I have recently spent many hours in the National Archives, ferreting through the wartime records of MI5.

The sheer richness of written material is overwhelming: letters, memos, telephone transcripts, diaries, scribbled notes in the margins. You can smell the pipe smoke and personalities wafting off the pages.

When MI5’s current files are released decades hence, historians will have a far drier time of it. Electronic messages not deemed to be of “archival” value are routinely deleted by civil servants, simply as an insurance policy — significant or potentially damaging information is strictly verbal, particularly since Jo Moore’s attempt to “bury bad news” by e-mail.

Arguably, the most important and reliable real-time histories of places such as Iraq and Iran are currently being written on weblogs, the online journals and discussion forums that are, by definition, mutable and impermanent. A historian 50 years hence would probably get the most accurate picture of life in Baghdad today by collecting and studying the blogs of the moment, but it may already be too late. The average life expectancy of a website is about 44 days, roughly the same as the common house fly.

Just as importantly, by committing to erasable electronic memory the things we once committed to paper, we may be denying future generations the chance to witness the warp and weft of our lives. Our ancestors were writers and hoarders. I have a collection of my grandfather’s letters in the attic, describing the life of a sheep farmer in New South Wales in the 1930s. They are of interest, I suspect, to no one but me, but to me they are invaluable, a chronicle of where I come from. What will we bequeath to our grandchildren? At best a bunch of antiquated disks that they may well be unable to open and read.

Anyone (with a magnifying glass and patience) can read letters, but there is a real danger that technology will leave much of the electronically written record marooned and illegible. The BBC’s Doomsday Project of 1986, intended to record the economic, social and cultural state of Britain for all time, was recorded on two 12in videodisks. By 2000 it was obsolete, and rescued only thanks to a specialist team working with a single surviving laser disk player.

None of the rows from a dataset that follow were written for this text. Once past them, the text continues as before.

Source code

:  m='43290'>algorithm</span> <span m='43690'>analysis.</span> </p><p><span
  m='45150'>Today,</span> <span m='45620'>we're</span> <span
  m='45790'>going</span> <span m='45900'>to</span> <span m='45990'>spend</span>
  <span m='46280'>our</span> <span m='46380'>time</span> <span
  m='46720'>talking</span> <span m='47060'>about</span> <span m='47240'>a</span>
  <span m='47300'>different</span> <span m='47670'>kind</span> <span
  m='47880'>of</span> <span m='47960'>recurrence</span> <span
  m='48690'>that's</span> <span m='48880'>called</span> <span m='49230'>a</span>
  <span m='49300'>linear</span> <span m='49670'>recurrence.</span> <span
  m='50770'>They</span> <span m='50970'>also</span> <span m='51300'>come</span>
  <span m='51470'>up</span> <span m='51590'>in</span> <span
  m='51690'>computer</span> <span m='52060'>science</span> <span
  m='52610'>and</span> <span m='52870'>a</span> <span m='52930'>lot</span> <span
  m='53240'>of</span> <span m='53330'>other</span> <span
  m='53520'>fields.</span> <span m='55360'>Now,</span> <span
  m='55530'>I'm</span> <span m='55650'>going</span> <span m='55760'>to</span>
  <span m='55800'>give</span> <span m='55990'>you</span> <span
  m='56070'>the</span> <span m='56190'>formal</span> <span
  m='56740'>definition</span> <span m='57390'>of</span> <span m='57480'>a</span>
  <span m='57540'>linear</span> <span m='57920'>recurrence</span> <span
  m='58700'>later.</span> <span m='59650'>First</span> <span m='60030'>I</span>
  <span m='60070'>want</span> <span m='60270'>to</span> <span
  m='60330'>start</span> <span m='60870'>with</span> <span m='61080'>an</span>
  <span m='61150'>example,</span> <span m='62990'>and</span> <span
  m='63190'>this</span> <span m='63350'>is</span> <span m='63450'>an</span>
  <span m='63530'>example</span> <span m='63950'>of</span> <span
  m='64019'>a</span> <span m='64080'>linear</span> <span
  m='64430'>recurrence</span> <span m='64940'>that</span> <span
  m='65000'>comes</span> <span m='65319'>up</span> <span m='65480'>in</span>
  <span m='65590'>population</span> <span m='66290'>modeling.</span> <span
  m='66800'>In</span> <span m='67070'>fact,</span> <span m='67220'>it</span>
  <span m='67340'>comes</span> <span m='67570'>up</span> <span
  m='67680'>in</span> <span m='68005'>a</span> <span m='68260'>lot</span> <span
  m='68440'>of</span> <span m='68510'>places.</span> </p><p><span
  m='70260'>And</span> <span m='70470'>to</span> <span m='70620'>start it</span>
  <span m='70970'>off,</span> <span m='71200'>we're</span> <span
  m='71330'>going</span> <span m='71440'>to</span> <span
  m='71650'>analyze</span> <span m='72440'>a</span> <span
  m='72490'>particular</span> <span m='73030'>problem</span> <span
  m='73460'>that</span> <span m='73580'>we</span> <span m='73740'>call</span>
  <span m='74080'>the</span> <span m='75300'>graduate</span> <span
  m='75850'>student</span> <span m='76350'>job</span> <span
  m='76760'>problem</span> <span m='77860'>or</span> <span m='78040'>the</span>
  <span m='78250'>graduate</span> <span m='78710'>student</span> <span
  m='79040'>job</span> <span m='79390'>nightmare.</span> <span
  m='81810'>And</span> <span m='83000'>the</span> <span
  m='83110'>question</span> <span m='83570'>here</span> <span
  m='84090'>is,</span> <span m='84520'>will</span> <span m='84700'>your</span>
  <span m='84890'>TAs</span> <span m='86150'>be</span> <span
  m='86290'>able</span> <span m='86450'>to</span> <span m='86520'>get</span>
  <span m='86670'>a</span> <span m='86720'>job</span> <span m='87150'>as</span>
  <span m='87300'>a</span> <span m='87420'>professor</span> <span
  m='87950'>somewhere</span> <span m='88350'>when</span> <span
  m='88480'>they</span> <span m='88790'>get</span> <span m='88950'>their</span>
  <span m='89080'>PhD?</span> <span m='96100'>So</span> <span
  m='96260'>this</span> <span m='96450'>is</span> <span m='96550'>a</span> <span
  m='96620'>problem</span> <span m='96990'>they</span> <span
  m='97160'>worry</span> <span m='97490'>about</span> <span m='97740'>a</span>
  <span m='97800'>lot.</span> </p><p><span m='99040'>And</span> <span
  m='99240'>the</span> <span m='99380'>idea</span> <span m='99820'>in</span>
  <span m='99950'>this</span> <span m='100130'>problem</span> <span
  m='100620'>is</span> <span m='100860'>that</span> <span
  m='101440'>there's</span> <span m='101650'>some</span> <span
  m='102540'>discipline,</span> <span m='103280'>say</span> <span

When Nasa sent two Viking Lander spacecraft to Mars in 1975, the data was carefully recorded on magnetic tape. Two decades later, no one could decode it. The original printouts had be tracked down, and typed out again on paper.

And that, ironic as it seems, may be the answer. The Digital Preservation Coalition, a group encouraging governments, businesses and individuals to curate and preserve electronic information, recently published a report stating that “storage of printed copies of important documents is generally accepted as a reasonably failsafe method of preservation”.

This, then, is a plea for paper. So long as it is stored properly and acid-free, paper endures. Leave the ephemera to the electronic ether, but if you value certain words and images, preserve them on paper. The “print” button is a more faithful saviour than the “save” button.

Before the Battle of Trafalgar, Nelson sent his message to the fleet by raising flags using Sir Home Popham’s telegraphic code (a rather newfangled form of communication, which not everyone approved of) — whereupon the words were written down for posterity, on paper.

Today the same message would probably be sent by text — instant, easy, and instantly perishable: “UK xpx dat evry man wll do his duT.”